Text passage:
================================

Yesteryear was a really affirming album for us. At this point we weren’t really going into the writing process with a clear idea ‘lets make a song like this’ instead we were jamming and feeling the songs out, they were more personal and less curated. Although our music is still definitely pop, we are finishing these tracks with less effort as they are coming from a deeper well of knowledge and inspirations. Not tooting our own horn this has just been a long journey and I feel like only just now have we really hit our stride as songwriters, not just with our own music but with co-writes and everything else music offers.
You just released your new single ’Titanic’ what can you tell us about it and this new era for you.
So Titanic is a track where we truly just banged it out. Everything came together so quickly, I wrote the bass line and then we had a beat. Suddenly Pat was singing a whole topline right off the top of his head. Pat had his first foray into singing properly on our last album so he’s really only been toplining for a year. For him to just come up with this so easily and confidently was super cool to watch. When we write we really like to contrast bright upbeat instrumentals with more depressing hypothetical vignettes. Our lyrics don’t often draw from our own reality but rather situations that could happen and do happen to everyone throughout their lives. Pat responds lyrically just as he does with the keyboard or I do with the guitar. It’s felt out, rather than necessary telling a story we’re trying to cultivate a feel and sensation with the lyrics.

================================

(Data items)
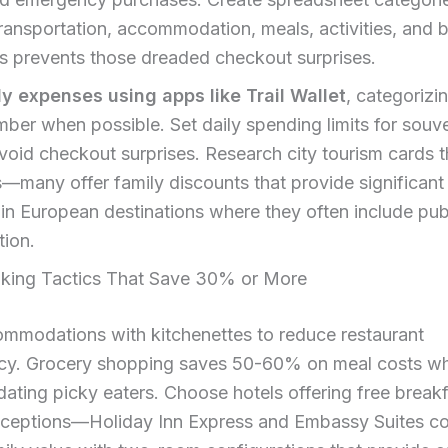
ransportation, accommodation, meals, activities, and b
s prevents those dreaded checkout surprises.
ly expenses using apps like Trail Wallet
, categorizi
ber when possible. Set daily spending limits for souv
avoid checkout surprises. Research city tourism cards 
s—many offer family discounts that provide significant
 in European destinations where they often include pub
tion.
king Tactics That Save 30% or More
mmodations with kitchenettes to reduce restaurant
y. Grocery shopping saves 50-60% on meal costs wh
ting picky eaters. Choose hotels offering free break
eceptions—Holiday Inn Express and Embassy Suites co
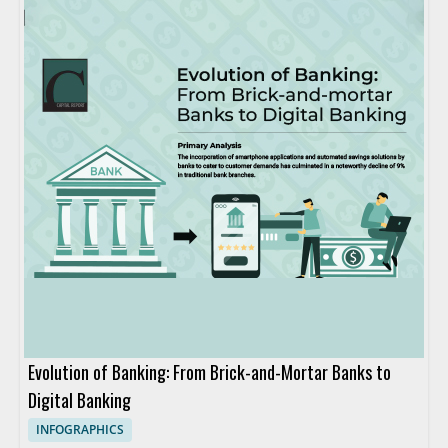
Evolution of Banking: From Brick-and-Mortar Banks to
Digital Banking
INFOGRAPHICS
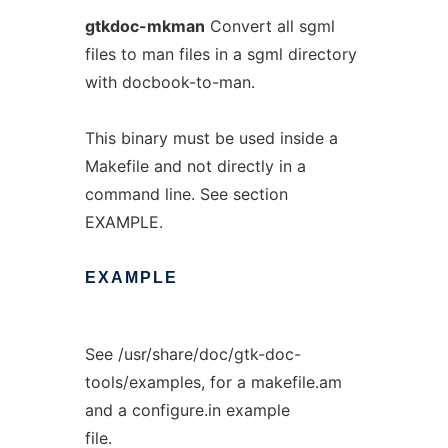
gtkdoc-mkman
Convert all sgml
files to man files in a sgml directory
with docbook-to-man.
This binary must be used inside a
Makefile and not directly in a
command line. See section
EXAMPLE.
EXAMPLE
See /usr/share/doc/gtk-doc-
tools/examples, for a makefile.am
and a configure.in example
file.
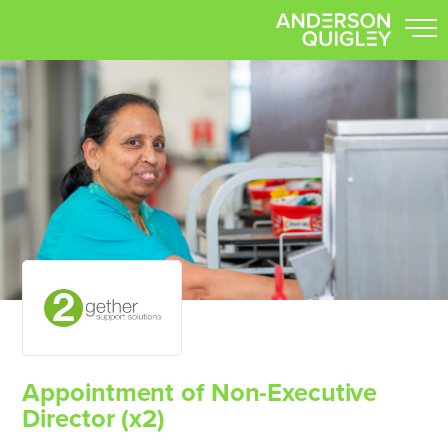
Appointment of Non-Executive
Director (x2)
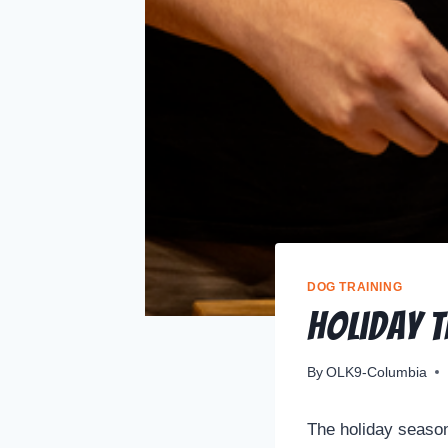
DOG TRAINING
Holiday 
By
OLK9-Columbia
The holiday season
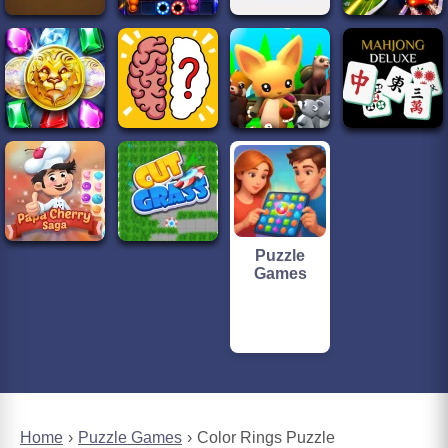
Puzzle
Games
Home
Puzzle Games
Color Rings Puzzle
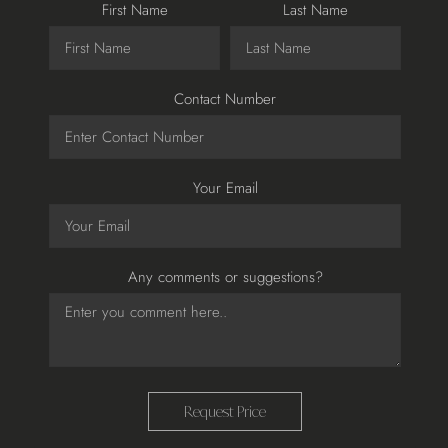
First Name
Last Name
Contact Number
Your Email
Any comments or suggestions?
Request Price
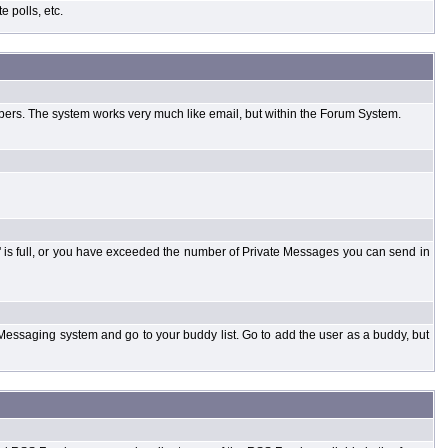
 polls, etc.
bers. The system works very much like email, but within the Forum System.
 is full, or you have exceeded the number of Private Messages you can send in
Messaging system and go to your buddy list. Go to add the user as a buddy, but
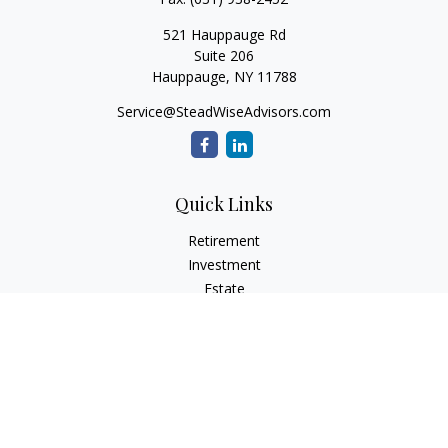
521 Hauppauge Rd
Suite 206
Hauppauge,
NY
11788
Service@SteadWiseAdvisors.com
Quick Links
Retirement
Investment
Estate
Insurance
Tax
Money
Lifestyle
Latest Articles
All Videos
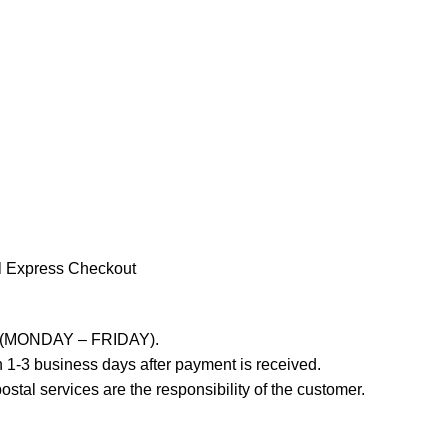
l Express Checkout
ays (MONDAY – FRIDAY).
 1-3 business days after payment is received.
stal services are the responsibility of the customer.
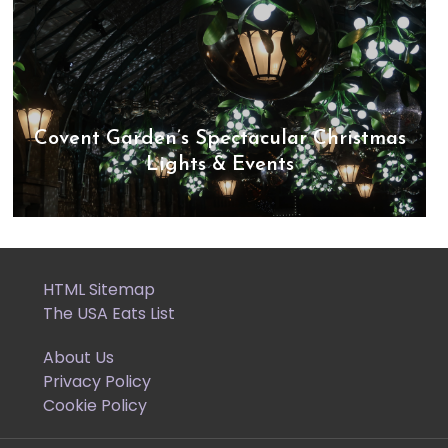
Covent Garden’s Spectacular Christmas
Lights & Events
HTML Sitemap
The USA Eats List
About Us
Privacy Policy
Cookie Policy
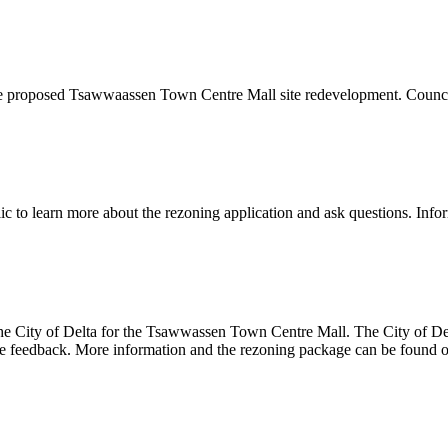
 the proposed Tsawwaassen Town Centre Mall site redevelopment. Council
lic to learn more about the rezoning application and ask questions. Inf
e City of Delta for the Tsawwassen Town Centre Mall. The City of Delta
ceive feedback. More information and the rezoning package can be found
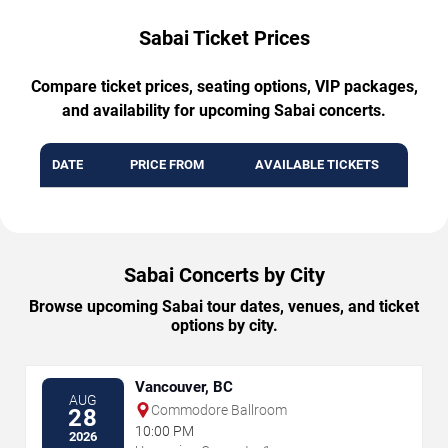
Sabai Ticket Prices
Compare ticket prices, seating options, VIP packages,
and availability for upcoming Sabai concerts.
DATE
PRICE FROM
AVAILABLE TICKETS
Sabai Concerts by City
Browse upcoming Sabai tour dates, venues, and ticket
options by city.
Vancouver, BC
AUG
Commodore Ballroom
28
10:00 PM
2026
→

================================

Assigned task:
Answer these questions from the interview:
(a) What kind of album does the interview call Yesteryear?
(b) For how long has Pat been toplining?
(c) In their writing, what do they like to contrast with bright upbeat instrumentals?
The material above is separate from the interview.

Solution:
(a) A really affirming album.
(b) Only about a year.
(c) More depressing hypothetical vignettes.